* _What needs to be done_: Repeat the records below exactly. Omit the pictures.

* _Data_:
== == ==

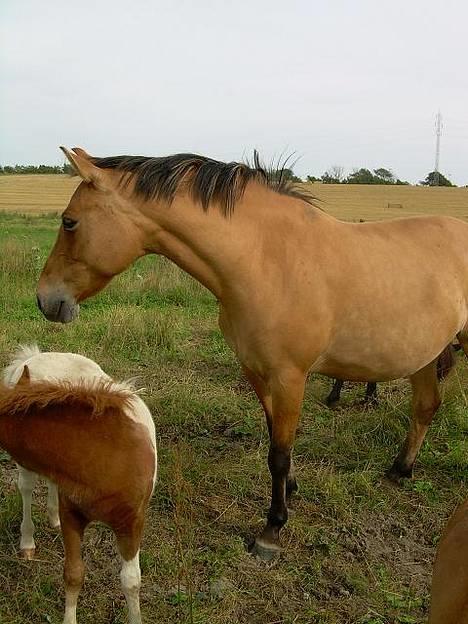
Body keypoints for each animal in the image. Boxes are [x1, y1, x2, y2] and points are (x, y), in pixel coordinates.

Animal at [0, 356, 157, 624]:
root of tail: (33, 356)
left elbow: (130, 581)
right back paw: (28, 543)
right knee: (27, 489)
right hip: (28, 469)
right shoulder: (73, 516)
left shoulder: (132, 523)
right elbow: (73, 574)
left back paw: (52, 518)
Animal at [37, 147, 468, 560]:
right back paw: (400, 469)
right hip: (424, 355)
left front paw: (271, 531)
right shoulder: (257, 372)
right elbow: (276, 439)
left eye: (69, 222)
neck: (266, 260)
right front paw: (290, 490)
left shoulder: (290, 377)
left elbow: (279, 453)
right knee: (426, 406)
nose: (45, 300)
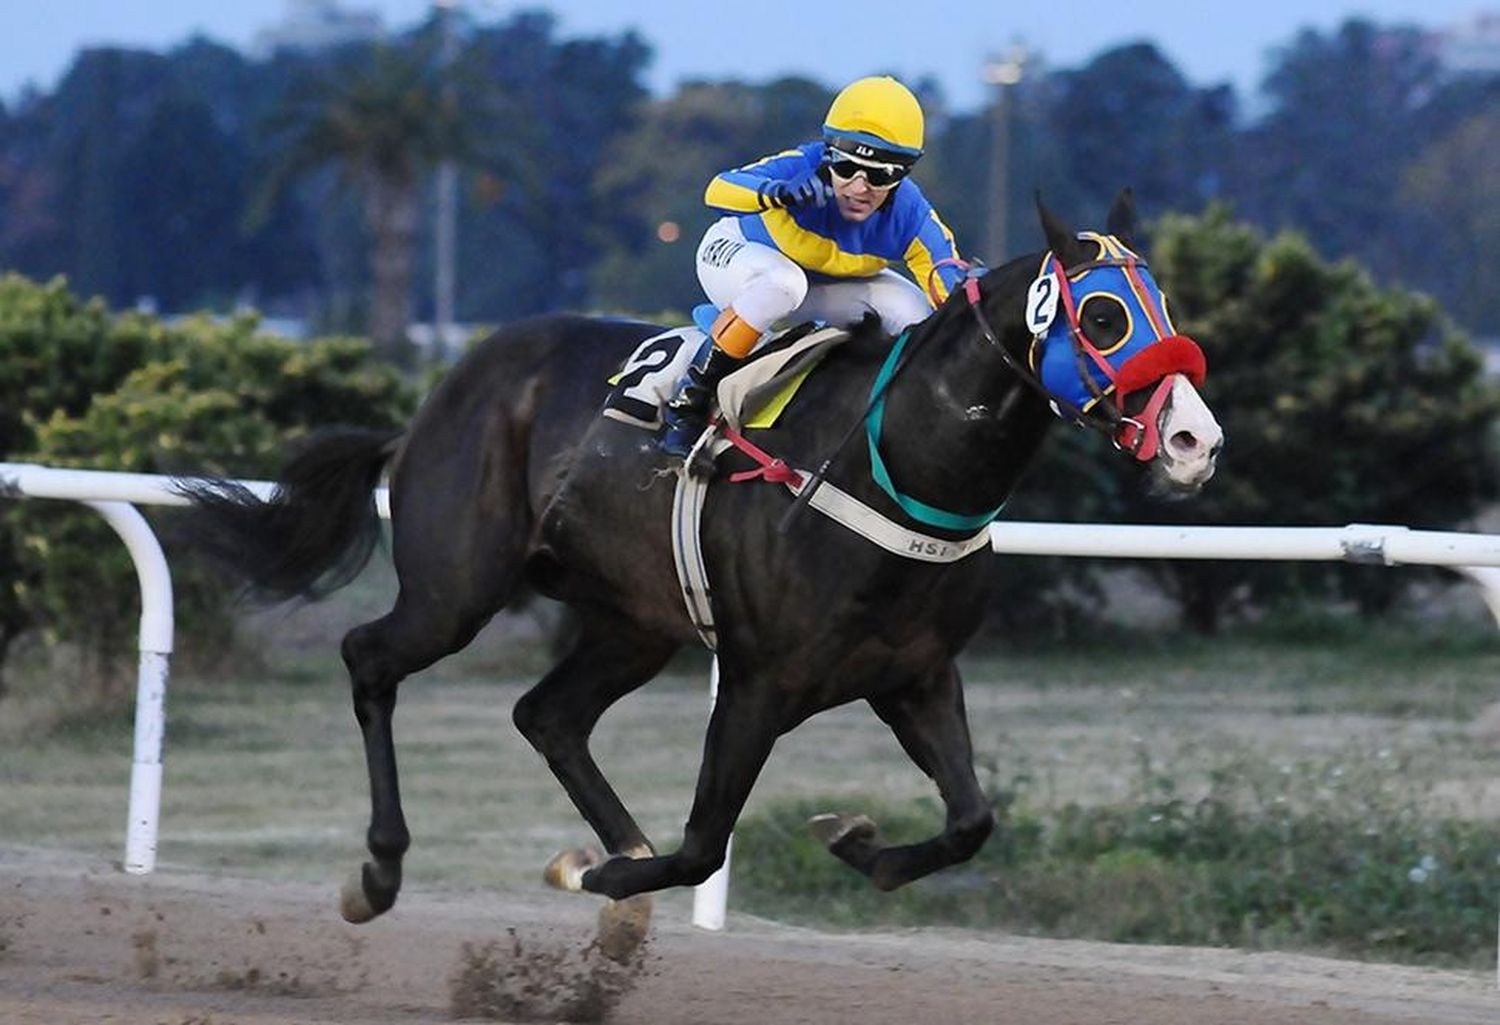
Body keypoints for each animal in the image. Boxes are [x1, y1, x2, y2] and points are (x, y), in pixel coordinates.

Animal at [184, 190, 1218, 948]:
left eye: (1166, 303)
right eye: (1102, 313)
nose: (1193, 440)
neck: (893, 463)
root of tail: (435, 398)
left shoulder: (915, 673)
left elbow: (971, 820)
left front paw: (858, 842)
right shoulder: (761, 680)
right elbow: (699, 846)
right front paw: (593, 870)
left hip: (632, 621)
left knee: (547, 713)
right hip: (456, 586)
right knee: (370, 656)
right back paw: (381, 869)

== == ==

* _Task solution_:
Body keypoints for each animal in the image. Boxes are [x1, y1, x2, y2] and points are (x, y), in pixel coordinates.

Animal at [0, 356, 157, 624]:
root of tail: (33, 356)
left elbow: (130, 581)
right back paw: (28, 543)
right knee: (27, 489)
right hip: (28, 469)
right shoulder: (73, 516)
left shoulder: (132, 523)
right elbow: (73, 574)
left back paw: (52, 518)
Animal at [37, 147, 468, 560]:
right back paw: (400, 469)
right hip: (424, 355)
left front paw: (271, 531)
right shoulder: (257, 372)
right elbow: (276, 439)
left eye: (69, 222)
neck: (266, 260)
right front paw: (290, 490)
left shoulder: (290, 377)
left elbow: (279, 453)
right knee: (426, 406)
nose: (45, 300)
Body keypoints for each animal in the image. Boxes are [x1, y1, x2, y2] and points are (x, y), in pixel coordinates.

Animal at [184, 190, 1218, 948]:
left eye: (1166, 303)
right eye: (1102, 313)
nose: (1193, 440)
neck: (893, 463)
root of tail: (435, 398)
left shoulder: (915, 673)
left elbow: (971, 820)
left front paw: (858, 842)
right shoulder: (761, 680)
right elbow: (699, 846)
right front paw: (593, 870)
left hip: (632, 621)
left knee: (547, 713)
right hip: (456, 586)
right knee: (370, 656)
right back paw: (381, 869)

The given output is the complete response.